:: ABOUT THIS EXERCISE ::
Could you filter the records below and keep only the lines with the word "pyautogui"?

:: INFORMATION SUPPLIED ::
-----

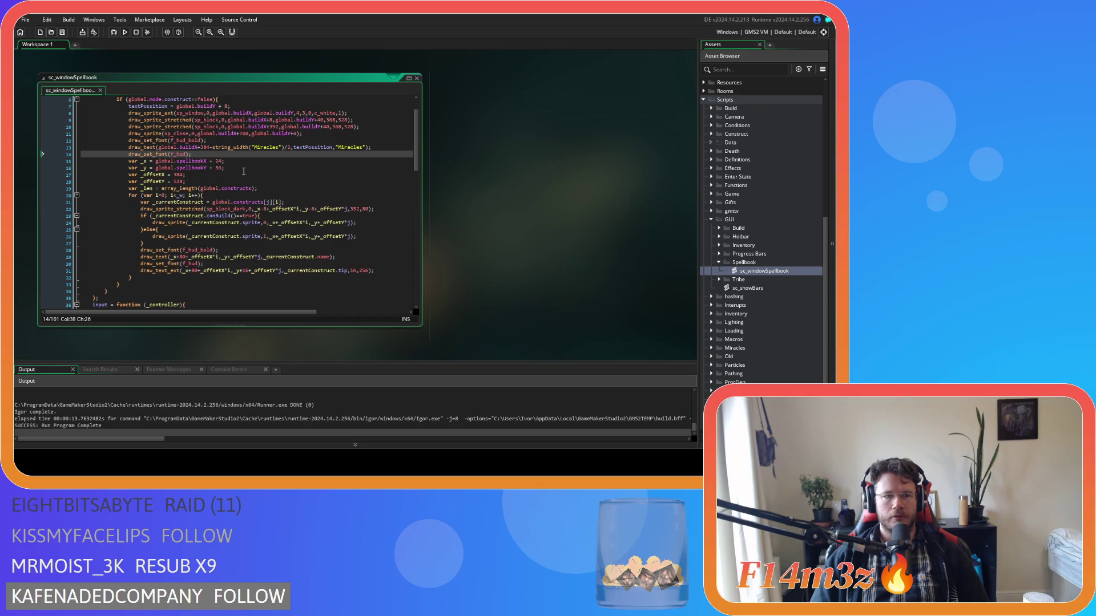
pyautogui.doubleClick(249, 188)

-----

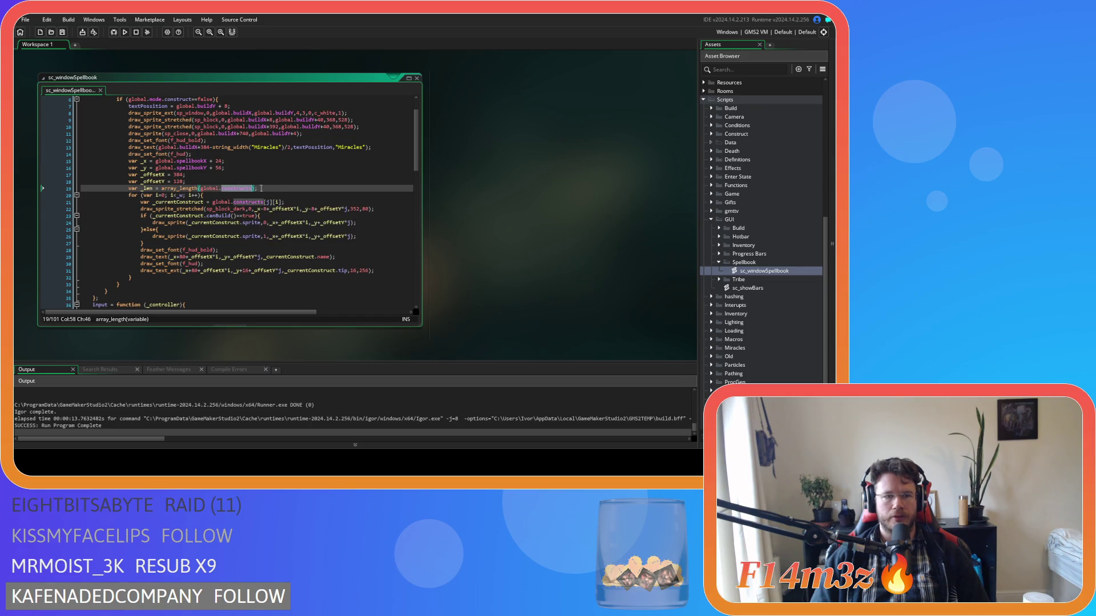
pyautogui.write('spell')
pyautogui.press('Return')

-----

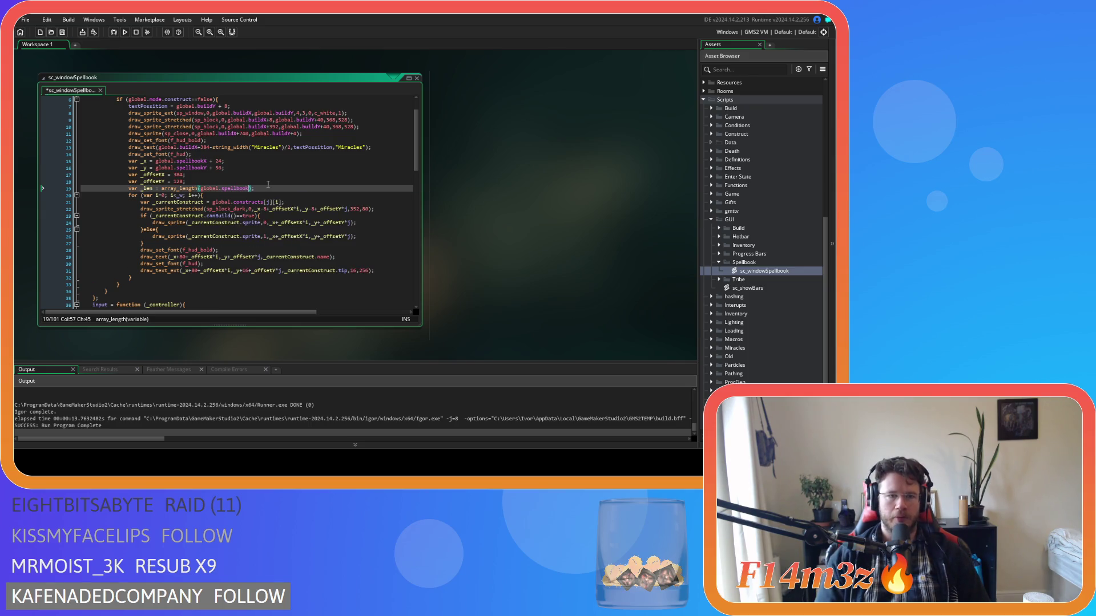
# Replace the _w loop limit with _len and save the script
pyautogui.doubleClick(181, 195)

-----

:: ANSWER SECTION ::
pyautogui.doubleClick(249, 188)
pyautogui.write('spell')
pyautogui.press('Return')
pyautogui.doubleClick(181, 195)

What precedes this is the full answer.